Exploration Geophysics 41(4) 260-267 https://doi.org/10.1071/EG09028
Submitted: 10 June 2009  Accepted: 27 October 2010   Published: 15 December 2010

Abstract

Visual interactive ray trace (VIRT) inversion is a manual approach to refraction tomography. VIRT tomograms neither detect nor define a major 50 m wide zone with a low seismic velocity at Mt Bulga. This failure is attributed to the probable use of a low resolution starting model, specifically the smooth velocity gradient wavepath eikonal traveltime (WET) tomogram, for the VIRT inversion. In this case, the low resolution of the VIRT tomogram is another demonstration of the ubiquity of non-uniqueness.

Alternatively, the conventional reciprocal method has been used to generate a starting model, in which the existence of the low velocity region is unequivocal. In this case, confirmation bias has been employed to remove any expression of the low velocity region in the VIRT tomogram.

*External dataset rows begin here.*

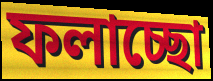
ফলাচ্ছো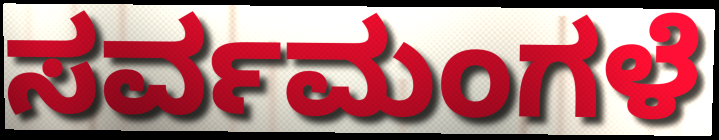
ಸರ್ವಮಂಗಳೆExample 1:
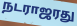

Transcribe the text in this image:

நடராஜரது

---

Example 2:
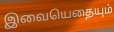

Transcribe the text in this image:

இவையெதையும்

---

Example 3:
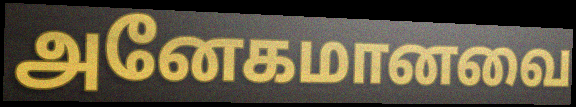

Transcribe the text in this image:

அனேகமானவை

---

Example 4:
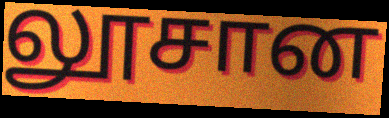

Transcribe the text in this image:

லூசான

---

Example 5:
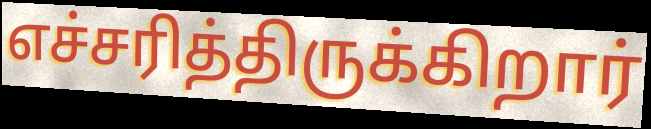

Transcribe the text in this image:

எச்சரித்திருக்கிறார்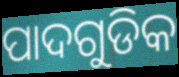
ପାଦଗୁଡିକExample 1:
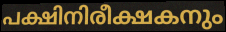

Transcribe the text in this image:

പക്ഷിനിരീക്ഷകനും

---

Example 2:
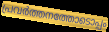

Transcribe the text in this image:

പ്രവർത്തനത്തോടൊപ്പം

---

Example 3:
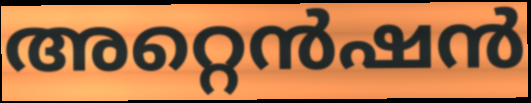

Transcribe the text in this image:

അറ്റെൻഷൻ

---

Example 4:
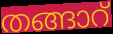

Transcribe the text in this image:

തങ്ങാറ്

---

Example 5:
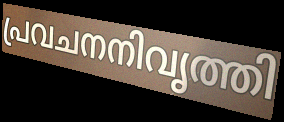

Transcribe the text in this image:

പ്രവചനനിവൃത്തിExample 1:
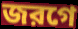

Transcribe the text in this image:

জরগে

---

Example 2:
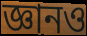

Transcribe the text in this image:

জ্ঞানও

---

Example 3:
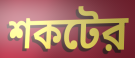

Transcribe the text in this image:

শকটের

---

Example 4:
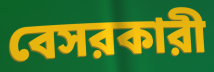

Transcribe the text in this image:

বেসরকারী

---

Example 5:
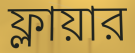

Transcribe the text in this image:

ফ্লায়ার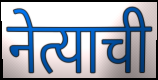
नेत्याची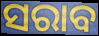
ସରାବ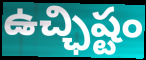
ఉచ్ఛిష్టం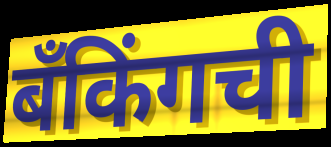
बँकिंगचीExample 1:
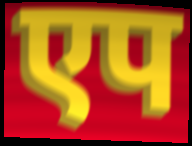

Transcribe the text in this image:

एप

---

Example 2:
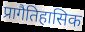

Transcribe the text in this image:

प्रागैतिहासिक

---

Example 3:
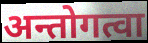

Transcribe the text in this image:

अन्तोगत्वा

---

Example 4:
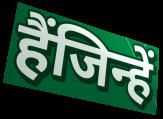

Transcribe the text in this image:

हैंजिन्हें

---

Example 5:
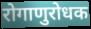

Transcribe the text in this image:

रोगाणुरोधकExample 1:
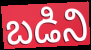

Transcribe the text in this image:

బడిని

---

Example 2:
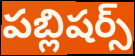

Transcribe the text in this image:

పబ్లిషర్స్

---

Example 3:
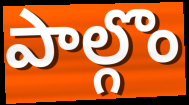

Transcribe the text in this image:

పాల్గొం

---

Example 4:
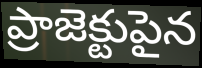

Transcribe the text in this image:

ప్రాజెక్టుపైన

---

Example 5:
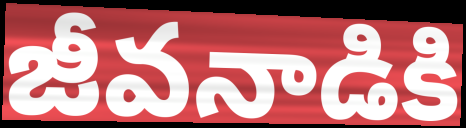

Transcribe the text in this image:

జీవనాడికి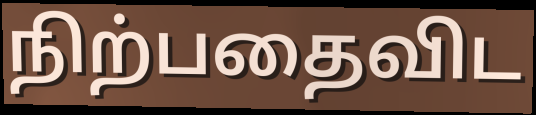
நிற்பதைவிட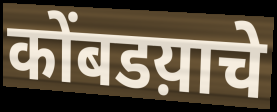
कोंबडय़ाचेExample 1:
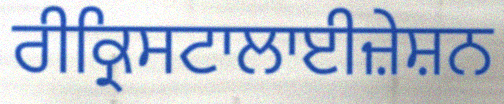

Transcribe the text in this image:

ਰੀਕ੍ਰਿਸਟਾਲਾਈਜ਼ੇਸ਼ਨ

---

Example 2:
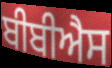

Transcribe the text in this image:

ਬੀਬੀਐਸ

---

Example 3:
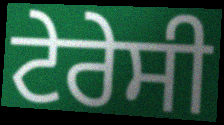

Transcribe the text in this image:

ਟੇਰੇਸੀ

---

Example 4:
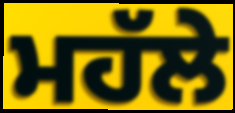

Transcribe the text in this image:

ਮਹੱਲੇ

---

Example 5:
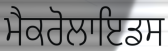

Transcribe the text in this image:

ਮੈਕਰੋਲਾਇਡਸ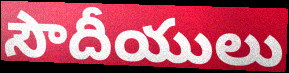
సౌదీయులు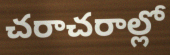
చరాచరాల్లో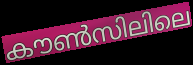
കൗൺസിലിലെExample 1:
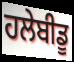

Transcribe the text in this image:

ਹਲੇਬੀਡੂ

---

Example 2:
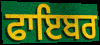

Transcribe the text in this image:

ਫਾਇਬਰ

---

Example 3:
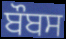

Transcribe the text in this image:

ਬੌਬਸ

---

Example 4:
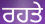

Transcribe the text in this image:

By contrast, WET refraction tomograms produced with smooth and detailed starting models generated with the generalised reciprocal method (GRM) clearly define the 50 m wide zone with the low seismic velocities. The low velocity zone is confirmed with a priori information, specifically the inverted head wave amplitudes and a spectral analysis of the refraction convolution section, and by a posteriori information, specifically numerous closely spaced orthogonal refraction profiles. Furthermore, the GRM tomograms have smaller misfit errors than the tomograms obtained with VIRT tomography and with WET tomograms generated with VIRT starting models.

VIRT tomography generates complex velocity models of the weathering from relatively small numbers of traveltimes, indicating that VIRT is overfitting the data. The extensive use of vertical interfaces across which there are large contrasts in seismic velocities is not consistent with standard models of normal weathering profiles, nor is it indicated in the traveltime graphs. By contrast, VIRT generates simple velocity models in the sub-weathering from many traveltimes, indicating that VIRT is underfitting those traveltimes.

VIRT neither improves the accuracy nor the geological verisimilitude of refraction tomography. Furthermore, VIRT is time consuming, subjective, and in the final analysis, simply outdated. Although technically, VIRT is efficacious, the alternatives of automatic refraction tomography are more practical, more accurate, and generate more useful tomograms.

Key words: GRM, inversion, non-uniqueness, refraction, tomography, VIRT.